When pressed, they also admitted that starting this project from scratch would be, as Kallas put it, “definitely more difficult” given today’s heightened anxiety over technology’s impact on privacy. She did not address how government-wary citizens in other countries might view officials taking a “we already know” attitude toward their data, but it’s easy to imagine a U.S. reaction: Cue the shrieking violins.
Probably not suitable for export
U.S. observers separately pronounced themselves impressed by parts of Estonia’s approach and wary of wider applications of it.
Kevin Werbach, a professor at the University of Pennsylvania’s Wharton School and a tech-policy veteran since the Clinton administration, endorsed the idea of using blockchain frameworks to preserve citizen privacy. “A blockchain decouples sharing of data from ownership,” he wrote in an email. “If I need to verify you have a valid driver’s license or a COVID-19 vaccination, I can get a secure confirmation from the government agencies without revealing anything else about you.”
He did not need to draw the contrast between our current habit of letting private companies hoard vast amounts of personal data—often with catastrophic results, although Estonia’s system also allows private companies to retain data provided via X-Road as set out in individual contracts.
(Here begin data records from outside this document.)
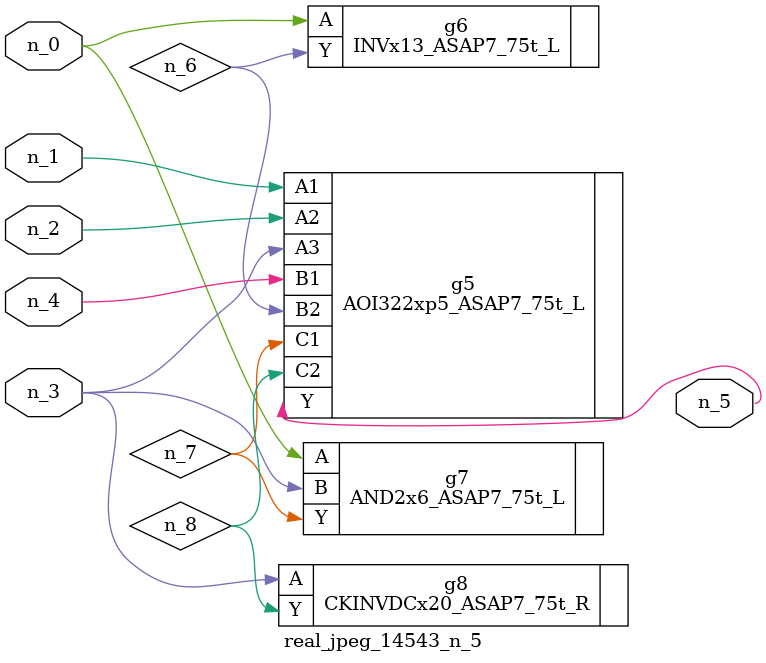
<source format=v>
module real_jpeg_14543_n_5 (n_4, n_0, n_1, n_2, n_3, n_5);

input n_4;
input n_0;
input n_1;
input n_2;
input n_3;

output n_5;

wire n_8;
wire n_6;
wire n_7;

INVx13_ASAP7_75t_L g6 ( 
.A(n_0),
.Y(n_6)
);

AND2x6_ASAP7_75t_L g7 ( 
.A(n_0),
.B(n_3),
.Y(n_7)
);

AOI322xp5_ASAP7_75t_L g5 ( 
.A1(n_1),
.A2(n_2),
.A3(n_3),
.B1(n_4),
.B2(n_6),
.C1(n_7),
.C2(n_8),
.Y(n_5)
);

CKINVDCx20_ASAP7_75t_R g8 ( 
.A(n_3),
.Y(n_8)
);


endmodule
</source>
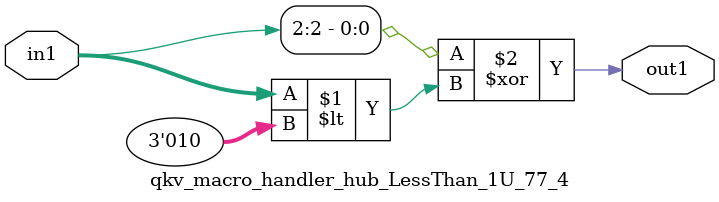
<source format=v>

`timescale 1ps / 1ps


module qkv_macro_handler_hub_LessThan_1U_77_4( in1, out1 );

    input [2:0] in1;
    output out1;

    
    // rtl_process:qkv_macro_handler_hub_LessThan_1U_77_4/qkv_macro_handler_hub_LessThan_1U_77_4_thread_1
    assign out1 = (in1[2] ^ in1 < 3'd2);

endmodule


</source>
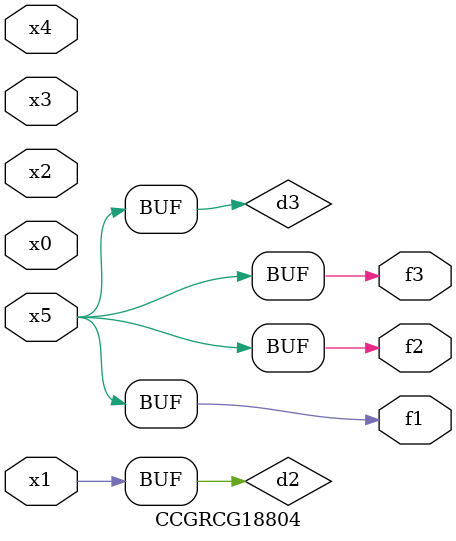
<source format=v>
module CCGRCG18804(
	input x0, x1, x2, x3, x4, x5,
	output f1, f2, f3
);

	wire d1, d2, d3;

	not (d1, x5);
	or (d2, x1);
	xnor (d3, d1);
	assign f1 = d3;
	assign f2 = d3;
	assign f3 = d3;
endmodule

</source>
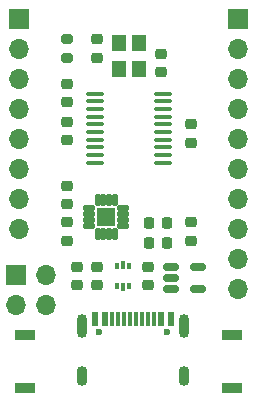
<source format=gts>
%TF.GenerationSoftware,KiCad,Pcbnew,7.0.8*%
%TF.CreationDate,2024-04-05T01:26:40-03:00*%
%TF.ProjectId,iW-Little,69572d4c-6974-4746-9c65-2e6b69636164,rev?*%
%TF.SameCoordinates,Original*%
%TF.FileFunction,Soldermask,Top*%
%TF.FilePolarity,Negative*%
%FSLAX46Y46*%
G04 Gerber Fmt 4.6, Leading zero omitted, Abs format (unit mm)*
G04 Created by KiCad (PCBNEW 7.0.8) date 2024-04-05 01:26:40*
%MOMM*%
%LPD*%
G01*
G04 APERTURE LIST*
G04 Aperture macros list*
%AMRoundRect*
0 Rectangle with rounded corners*
0 $1 Rounding radius*
0 $2 $3 $4 $5 $6 $7 $8 $9 X,Y pos of 4 corners*
0 Add a 4 corners polygon primitive as box body*
4,1,4,$2,$3,$4,$5,$6,$7,$8,$9,$2,$3,0*
0 Add four circle primitives for the rounded corners*
1,1,$1+$1,$2,$3*
1,1,$1+$1,$4,$5*
1,1,$1+$1,$6,$7*
1,1,$1+$1,$8,$9*
0 Add four rect primitives between the rounded corners*
20,1,$1+$1,$2,$3,$4,$5,0*
20,1,$1+$1,$4,$5,$6,$7,0*
20,1,$1+$1,$6,$7,$8,$9,0*
20,1,$1+$1,$8,$9,$2,$3,0*%
G04 Aperture macros list end*
%ADD10RoundRect,0.113200X-0.408800X-0.128800X0.408800X-0.128800X0.408800X0.128800X-0.408800X0.128800X0*%
%ADD11RoundRect,0.130000X-0.112000X-0.392000X0.112000X-0.392000X0.112000X0.392000X-0.112000X0.392000X0*%
%ADD12RoundRect,0.102000X-0.700000X-0.700000X0.700000X-0.700000X0.700000X0.700000X-0.700000X0.700000X0*%
%ADD13RoundRect,0.225000X-0.250000X0.225000X-0.250000X-0.225000X0.250000X-0.225000X0.250000X0.225000X0*%
%ADD14R,1.200000X1.400000*%
%ADD15RoundRect,0.150000X-0.512500X-0.150000X0.512500X-0.150000X0.512500X0.150000X-0.512500X0.150000X0*%
%ADD16RoundRect,0.225000X0.250000X-0.225000X0.250000X0.225000X-0.250000X0.225000X-0.250000X-0.225000X0*%
%ADD17C,0.600000*%
%ADD18R,0.600000X1.160000*%
%ADD19R,0.300000X1.160000*%
%ADD20O,0.900000X2.000000*%
%ADD21O,0.900000X1.700000*%
%ADD22RoundRect,0.225000X0.225000X0.250000X-0.225000X0.250000X-0.225000X-0.250000X0.225000X-0.250000X0*%
%ADD23RoundRect,0.218750X0.256250X-0.218750X0.256250X0.218750X-0.256250X0.218750X-0.256250X-0.218750X0*%
%ADD24R,1.700000X1.700000*%
%ADD25O,1.700000X1.700000*%
%ADD26RoundRect,0.200000X0.275000X-0.200000X0.275000X0.200000X-0.275000X0.200000X-0.275000X-0.200000X0*%
%ADD27RoundRect,0.100000X-0.637500X-0.100000X0.637500X-0.100000X0.637500X0.100000X-0.637500X0.100000X0*%
%ADD28R,1.700000X0.900000*%
%ADD29R,0.375000X0.500000*%
%ADD30R,0.300000X0.650000*%
G04 APERTURE END LIST*
D10*
X138410000Y-83005000D03*
X138410000Y-83505000D03*
X138410000Y-84005000D03*
X138410000Y-84505000D03*
D11*
X139105000Y-85200000D03*
X139605000Y-85200000D03*
X140105000Y-85200000D03*
X140605000Y-85200000D03*
D10*
X141300000Y-84505000D03*
X141300000Y-84005000D03*
X141300000Y-83505000D03*
X141300000Y-83005000D03*
D11*
X140605000Y-82310000D03*
X140105000Y-82310000D03*
X139605000Y-82310000D03*
X139105000Y-82310000D03*
D12*
X139855000Y-83755000D03*
D13*
X143400000Y-87975000D03*
X143400000Y-89525000D03*
X136500000Y-81125000D03*
X136500000Y-82675000D03*
D14*
X140950000Y-69000000D03*
X140950000Y-71200000D03*
X142650000Y-71200000D03*
X142650000Y-69000000D03*
D15*
X145312500Y-88000000D03*
X145312500Y-88950000D03*
X145312500Y-89900000D03*
X147587500Y-89900000D03*
X147587500Y-88000000D03*
D16*
X136500000Y-74025000D03*
X136500000Y-72475000D03*
D17*
X139213950Y-93500000D03*
X144993950Y-93500000D03*
D18*
X138903950Y-92440000D03*
X139703950Y-92440000D03*
D19*
X140853950Y-92440000D03*
X141853950Y-92440000D03*
X142353950Y-92440000D03*
X143353950Y-92440000D03*
D18*
X144503950Y-92440000D03*
X145303950Y-92440000D03*
X145303950Y-92440000D03*
X144503950Y-92440000D03*
D19*
X143853950Y-92440000D03*
X142853950Y-92440000D03*
X141353950Y-92440000D03*
X140353950Y-92440000D03*
D18*
X139703950Y-92440000D03*
X138903950Y-92440000D03*
D20*
X137783950Y-93020000D03*
D21*
X137783950Y-97190000D03*
D20*
X146423950Y-93020000D03*
D21*
X146423950Y-97190000D03*
D22*
X145025000Y-84250000D03*
X143475000Y-84250000D03*
D13*
X139100000Y-87975000D03*
X139100000Y-89525000D03*
D23*
X136500000Y-77275000D03*
X136500000Y-75700000D03*
D22*
X145025000Y-86000000D03*
X143475000Y-86000000D03*
D24*
X132450000Y-67000000D03*
D25*
X132450000Y-69540000D03*
X132450000Y-72080000D03*
X132450000Y-74620000D03*
X132450000Y-77160000D03*
X132450000Y-79700000D03*
X132450000Y-82240000D03*
X132450000Y-84780000D03*
D26*
X136500000Y-70325000D03*
X136500000Y-68675000D03*
D27*
X138887500Y-73325000D03*
X138887500Y-73975000D03*
X138887500Y-74625000D03*
X138887500Y-75275000D03*
X138887500Y-75925000D03*
X138887500Y-76575000D03*
X138887500Y-77225000D03*
X138887500Y-77875000D03*
X138887500Y-78525000D03*
X138887500Y-79175000D03*
X144612500Y-79175000D03*
X144612500Y-78525000D03*
X144612500Y-77875000D03*
X144612500Y-77225000D03*
X144612500Y-76575000D03*
X144612500Y-75925000D03*
X144612500Y-75275000D03*
X144612500Y-74625000D03*
X144612500Y-73975000D03*
X144612500Y-73325000D03*
D16*
X147050000Y-77475000D03*
X147050000Y-75925000D03*
D24*
X151000000Y-67000000D03*
D25*
X151000000Y-69540000D03*
X151000000Y-72080000D03*
X151000000Y-74620000D03*
X151000000Y-77160000D03*
X151000000Y-79700000D03*
X151000000Y-82240000D03*
X151000000Y-84780000D03*
X151000000Y-87320000D03*
X151000000Y-89860000D03*
D28*
X150500000Y-93750000D03*
X150500000Y-98250000D03*
D24*
X132210000Y-88710000D03*
D25*
X134750000Y-88710000D03*
X132210000Y-91250000D03*
X134750000Y-91250000D03*
D16*
X147000000Y-85775000D03*
X147000000Y-84225000D03*
D28*
X133000000Y-98250000D03*
X133000000Y-93750000D03*
D16*
X137400000Y-89525000D03*
X137400000Y-87975000D03*
D29*
X141787500Y-87900000D03*
D30*
X141250000Y-87825000D03*
D29*
X140712500Y-87900000D03*
X140712500Y-89600000D03*
D30*
X141250000Y-89675000D03*
D29*
X141787500Y-89600000D03*
D13*
X139100000Y-68725000D03*
X139100000Y-70275000D03*
D16*
X144500000Y-71475000D03*
X144500000Y-69925000D03*
X136500000Y-85775000D03*
X136500000Y-84225000D03*
M02*

</source>
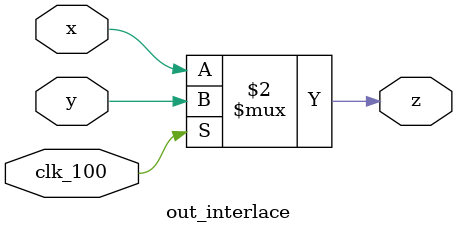
<source format=sv>
module out_interlace(
    input logic x,
    input logic y,
    input logic clk_100,
    output logic z
);

assign z = (clk_100 == 1'b1) ? y : x;

endmodule
</source>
Werbach did, however, note the limited relevance of Estonia’s example to much larger and more complex countries such as the U.S.: “Examples from small nations without major legacy platforms can be inspirational, but that’s about it.”
Jeremy Epstein, a computer scientist at the National Science Foundation who has spent years researching voting security, credited Estonia for making voting more resistant to intimidation by letting online voters change ballots as often as they want before digital polls close (when the system cryptographically shuffles ballots to preserve their secrecy).
But he warned that the country had failed to document fully such components as the voting apps voters must use on their own machines, a key target for malware. “They aren’t nearly as transparent as they make it sound,” he said.
He also noted that by not just issuing but requiring universal digital IDs—think of the Global Entry or Clear options for frequent travelers, but mandatory from birth—Tallinn had gone far beyond what would fly in Washington, D.C.
Waldo Jaquith, a government technologist and a fellow at Georgetown University’s Beeck Center, wrote in an email that “any national identity system should learn from Estonia’s successes” but ruled out building one here.
“We have a federated identity system here, preferring to leave identity tracking to the states,” he wrote. We just need—as he wrote in an August 19 piece for the Federal Reserve Bank of San Francisco’s Community Development Innovation Review—to make it easier for the feds to verify people’s identities from those state systems to stop fraud and speed benefits delivery.
Not having to provide so many personal data points every time you interact with a government office would represent an upgrade. But so would picking up on Estonia’s 1.0 e-government release of a tax-prep system that didn’t require citizens to spend hours using for-free apps to fill in numbers that the government already knows. And yet you can count on U.S. politicians to block any such advance in the name of rugged individualism against the government.